Access to data creates opportunities for fintech as well as insurtech, Costanoa’s Cheetham said. “Open banking in its current form will allow insurtechs to access crucial customer data to build financial products that better fit the diverse population of Brazil, and further regulations that allow increased innovation in the insurance sector will only increase the scope of what is possible.”

These initiatives accompany insurtech-specific plans. Brazilian insurance regulator Susep is working on an Open Insurance initiative, set to be progressively rolled out until June 2023. In addition, the second edition of its regulatory sandbox program recently welcomed a new batch of 11 startups.

Investors often look for adjacent sectors to turn to, so I have a feeling that insurtech could be Brazil’s next hot sector. We asked Javier Santiso, who is familiar with the matter; his firm Mundi Ventures recently closed its first insurtech fund of €100 million and is in the process of raising a second one, for which it is targeting €200 million.
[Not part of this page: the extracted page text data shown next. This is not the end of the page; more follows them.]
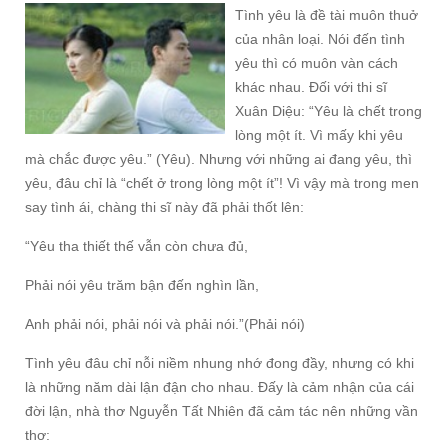
Tình yêu là đề tài muôn thuở
của nhân loại. Nói đến tình
yêu thì có muôn vàn cách
khác nhau. Đối với thi sĩ
Xuân Diệu: “Yêu là chết trong
lòng một ít. Vì mấy khi yêu
mà chắc được yêu.” (Yêu). Nhưng với những ai đang yêu, thì
yêu, đâu chỉ là “chết ở trong lòng một ít”! Vì vậy mà trong men
say tình ái, chàng thi sĩ này đã phải thốt lên:
“Yêu tha thiết thế vẫn còn chưa đủ,
Phải nói yêu trăm bận đến nghìn lần,
Anh phải nói, phải nói và phải nói.”(Phải nói)
Tình yêu đâu chỉ nỗi niềm nhung nhớ đong đầy, nhưng có khi
là những năm dài lận đận cho nhau. Đấy là cảm nhận của cái
đời lận, nhà thơ Nguyễn Tất Nhiên đã cảm tác nên những vần
thơ: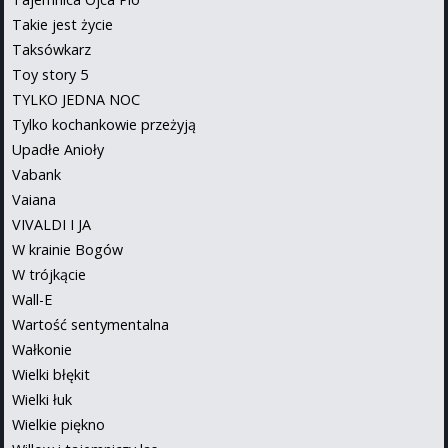
Takie jest życie
Taksówkarz
Toy story 5
TYLKO JEDNA NOC
Tylko kochankowie przeżyją
Upadłe Anioły
Vabank
Vaiana
VIVALDI I JA
W krainie Bogów
W trójkącie
Wall-E
Wartość sentymentalna
Wałkonie
Wielki błękit
Wielki łuk
Wielkie piękno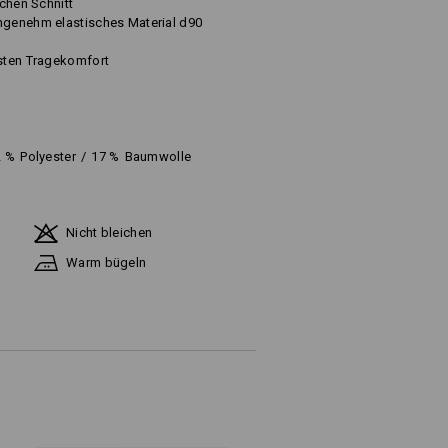
ichen Schnitt
ngenehm elastisches Material d90
esten Tragekomfort
2
%
Polyester
/
17
%
Baumwolle
Nicht bleichen
Warm bügeln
Mundi is based in Spain, but invests globally, and Brazil is on its radar. “Brazil is certainly a market to consider, as the ecosystem has developed very strongly, particularly in the fintech and insurtech area,” Santiso said (translation ours). Noting that many unicorns belong to the fintech sector, he predicted that “the insurtech sector will be, by proximity, the next leap.”
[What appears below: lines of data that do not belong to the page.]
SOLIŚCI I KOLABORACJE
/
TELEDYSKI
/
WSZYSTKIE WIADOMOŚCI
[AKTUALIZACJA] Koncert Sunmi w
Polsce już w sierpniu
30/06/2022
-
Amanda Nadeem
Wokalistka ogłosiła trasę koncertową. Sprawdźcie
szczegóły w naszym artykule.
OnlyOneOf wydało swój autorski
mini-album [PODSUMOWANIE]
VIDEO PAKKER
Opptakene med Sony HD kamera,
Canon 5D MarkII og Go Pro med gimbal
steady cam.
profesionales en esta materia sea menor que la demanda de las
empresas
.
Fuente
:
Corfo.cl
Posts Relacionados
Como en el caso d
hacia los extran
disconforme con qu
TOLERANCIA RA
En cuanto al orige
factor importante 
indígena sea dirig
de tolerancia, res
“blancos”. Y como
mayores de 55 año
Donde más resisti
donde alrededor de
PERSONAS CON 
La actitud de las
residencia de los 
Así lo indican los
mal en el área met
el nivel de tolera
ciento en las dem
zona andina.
However, Santiso also noted two important points: Brazil is only one of several countries Mundi is looking at, even in Latin America, and the regulatory change only “helps to increase” existing interest for the country’s startup scene.

Broader context

Santiso and Cheetham are both based outside of Brazil, which gives them a broader perspective.

Brazil is not the only country taking important steps in the insurtech/insurance space, Santiso said. “For example, without going beyond Europe, the U.K. is doing it.” Cheetham agreed, noting that her firm has “seen similar regulations adopted in Europe and Southeast Asia.” Nubank’s F-1 filing also gave a nod to some positive changes in Mexico — not to mention the “India Stack.”
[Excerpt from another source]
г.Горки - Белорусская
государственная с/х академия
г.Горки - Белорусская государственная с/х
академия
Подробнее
Brazil isn’t unique, then. But the fact that it is joining the leading pack is yet another factor to its advantage. “I view favorable fintech regulation — and open banking as a key component of that — as a core tailwind to an already exploding financial services market,” Cheetham said.

Brazil’s fintech scene owes its success to factors that The Exchange has already explored, and that Cheetham summed up well: “Brazil has a significant unbanked population … and COVID exposed even more clearly how important digitizing payments and financial services more generally are.”

COVID didn’t simply expose the need for fintech solutions, it drove their adoption tremendously, and open finance could further boost the transformation. This is good for the Brazilian consumer – “the ultimate winner,” in Teijeiro’s words – but it also helps drive VC interest.

I asked Cheetham if, as a foreign VC, regulatory tailwinds somewhat counterbalance some of the negative signals about Brazil’s current political and economic climate. She said yes, adding, “Brazil’s historically tumultuous political climate is certainly a risk, but as they implement more favorable financial services regulations, it gives me more confidence in their ability to foster innovation, support fintech companies and increase competition in the banking sector.”

VCs that are bullish about Brazil’s fintech and insurtech startups shouldn’t have trouble finding deal flow. On December 29, the country’s Central Bank said it had granted 74 fintechs approvals to operate in the lending space. Earlier last month, it reportedly delayed the passing of tougher rules for fintechs, which seems to indicate that Nubank and its counterparts are still well in court.

The neobank’s success with its IPO likely doesn’t hurt: Who wouldn’t want to see more homegrown companies follow its path?